One of the great things about the work I do is the breadth of businesses and industries I get to delve into. Common to most are four customer experience mistakes I’ve noticed.
Focusing on themselves
Your customer doesn’t care about you, they care about what you can do for them. That means your website, marketing communications and presentations need to be built around their problem state first and foremost.
‘We create succession plans’. I don’t care. I want to know what happens to my business when I leave it.
‘We are accountants’. I don’t care. I want to know you’ll turn every rock to maximise my earnings.
Here are two examples for appointment scheduling software businesses
As the examples illustrate, A is written from the perspective of the business, whereas B pits the customer’s concern front and centre. The lesson is to start with your customer in mind and write from their perspective.
Remember, people are most interested in themselves, so prove to them you understand their world and you’ll engage their interest.
Valuing form over function
Do you have a pretty website people can’t use? Perhaps lots of white text on images or black backgrounds, or call to action buttons that match your logo? Or maybe you have doors in your office that people don’t know whether to push or pull?
I’m still confused by this hotel shower tap I had to negotiate with one morning. Cold is on the left but I have to move it right?
Aesthetics are important, but not at the expense of utility. If Amazon has taught us nothing else, it’s that an ugly site with a frictionless payment process can convert to the tune of $176 billion. Focus on your behavioural optimisation – how people take the actions you want – and make it easy.
Being generous to a fault
Sometimes we kill our customers with kindness. We give them multiple ways of contacting us, an endless list of products from which to choose and dazzle them with points, rewards, discounts and bonuses. It’s exhausting and confusing for them and us. Trim it back, keep it simple and remember less can be more.
Here’s an example of an email marketing campaign. Notice they have generously given me two things to do here, and weighted both equally by making both buttons red and prominent? Bad move. All attention should be on the primary action, buying tickets, with the option to share with a friend less emphasised.
Start by asking yourself what you want people to do with the message you are sending them – do you want them to do something or nothing? Create a hierarchy of calls to action so they know what the most important action to take is, and have the confidence people will spend a little more effort as long as they want something enough.
Chasing the loyalty pipe dream
I’ll grant you that there are some customers who become extreme, loyal, dyed-in-the-wool fans. Think Ford vs. Holden, Apple vs. Microsoft, Nike vs. Adidas, for example. But for most businesses, customer “loyalty” is a pipedream.
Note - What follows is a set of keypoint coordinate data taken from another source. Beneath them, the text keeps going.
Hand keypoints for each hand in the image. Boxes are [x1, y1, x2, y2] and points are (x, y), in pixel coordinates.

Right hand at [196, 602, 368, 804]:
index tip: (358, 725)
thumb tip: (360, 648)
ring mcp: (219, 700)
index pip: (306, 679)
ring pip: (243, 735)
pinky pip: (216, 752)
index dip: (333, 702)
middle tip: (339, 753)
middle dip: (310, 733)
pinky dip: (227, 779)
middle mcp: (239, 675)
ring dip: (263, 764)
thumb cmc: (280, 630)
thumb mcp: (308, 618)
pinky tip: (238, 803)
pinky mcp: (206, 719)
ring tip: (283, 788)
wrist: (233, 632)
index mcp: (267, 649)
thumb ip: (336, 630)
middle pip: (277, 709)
Want to know if your customer is loyal? Here’s the test – would your customer stick with you even if your competitor offered a product that was better, cheaper or more convenient? If the answer is yes, then you may have captured their heart, otherwise you are fooling yourself.
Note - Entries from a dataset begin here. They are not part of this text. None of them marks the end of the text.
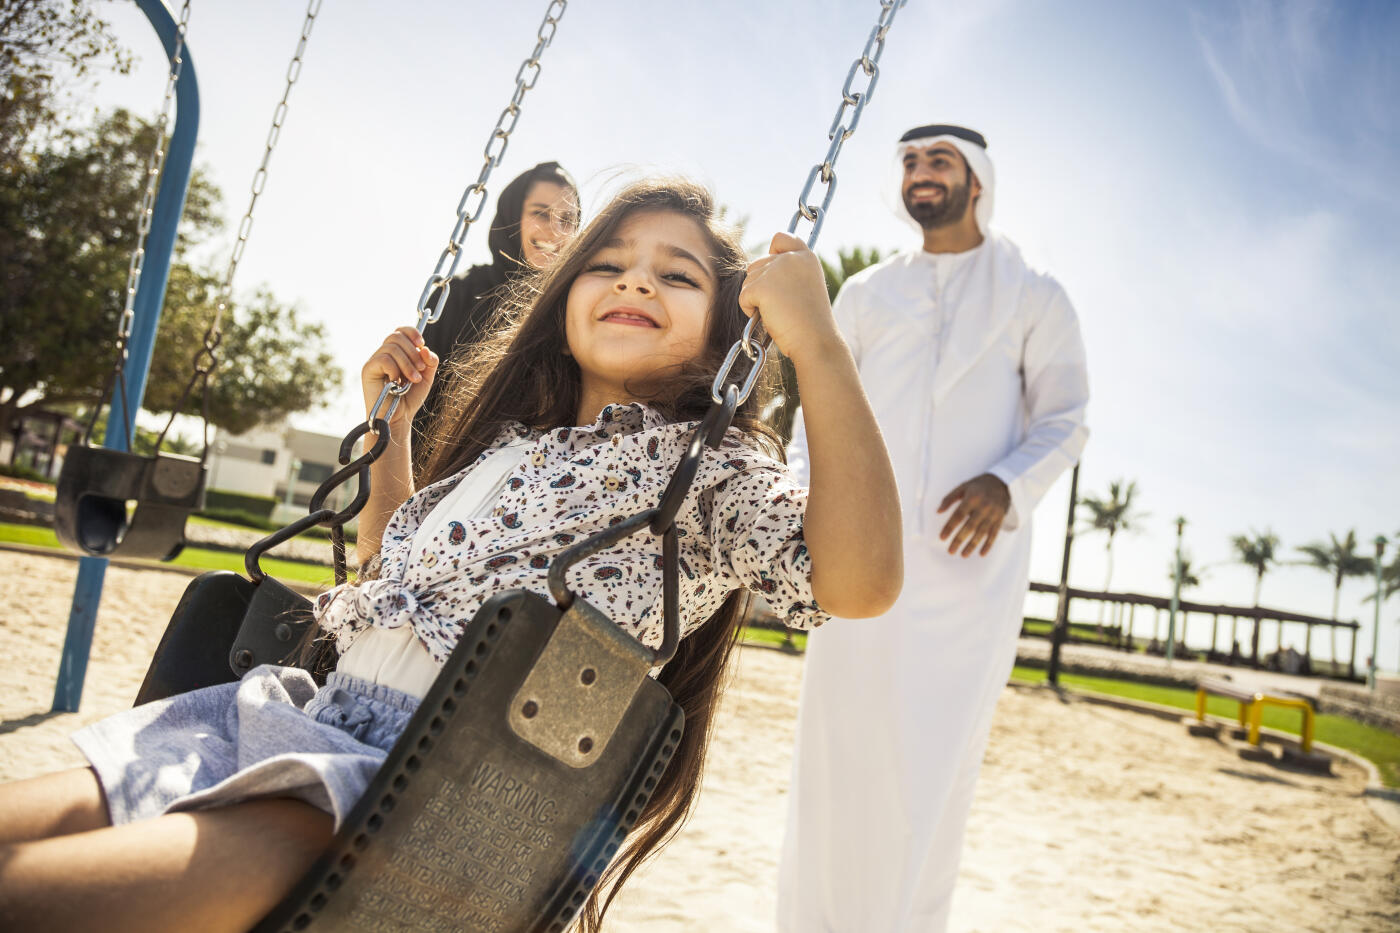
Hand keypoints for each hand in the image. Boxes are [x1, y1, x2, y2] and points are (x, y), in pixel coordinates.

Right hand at [361, 327, 437, 426]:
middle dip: (413, 352)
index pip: (400, 331)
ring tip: (413, 380)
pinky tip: (396, 382)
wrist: (399, 418)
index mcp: (397, 353)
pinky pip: (383, 359)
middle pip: (396, 336)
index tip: (422, 344)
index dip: (411, 332)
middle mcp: (384, 354)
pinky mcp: (368, 369)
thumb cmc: (410, 398)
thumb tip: (425, 348)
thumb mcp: (426, 378)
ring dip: (407, 364)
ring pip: (392, 347)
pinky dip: (395, 369)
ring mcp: (374, 361)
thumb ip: (429, 362)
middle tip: (420, 370)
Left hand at [737, 232, 841, 366]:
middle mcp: (792, 257)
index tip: (774, 272)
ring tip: (777, 313)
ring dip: (755, 298)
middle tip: (780, 306)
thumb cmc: (810, 323)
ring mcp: (776, 269)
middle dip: (760, 284)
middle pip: (758, 263)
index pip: (781, 238)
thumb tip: (758, 271)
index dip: (772, 252)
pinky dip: (750, 309)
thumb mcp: (805, 287)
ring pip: (748, 280)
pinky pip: (743, 296)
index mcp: (807, 257)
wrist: (815, 341)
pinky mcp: (762, 286)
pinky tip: (769, 318)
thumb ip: (788, 273)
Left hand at [937, 473, 1009, 556]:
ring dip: (972, 545)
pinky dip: (988, 545)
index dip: (949, 527)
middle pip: (970, 527)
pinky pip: (994, 534)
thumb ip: (949, 499)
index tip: (942, 538)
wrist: (1002, 482)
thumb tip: (938, 511)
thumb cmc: (978, 485)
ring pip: (982, 533)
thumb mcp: (963, 487)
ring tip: (963, 554)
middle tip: (951, 551)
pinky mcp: (1000, 519)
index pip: (958, 516)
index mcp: (972, 498)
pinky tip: (981, 553)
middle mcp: (983, 507)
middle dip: (959, 540)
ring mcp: (993, 514)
That’s not to say customers don’t cite loyalty in surveys and expect to be rewarded for staying with you. But their real reasons for staying with you will have little to do with loyalty and more to do with laziness or fear of change.
Instead of chasing ‘loyalty’, focus on building for habits, reliance and repetition. Create low barriers to join you, high barriers to leave. Remember, customers will stay with you if it’s easier than bothering to change.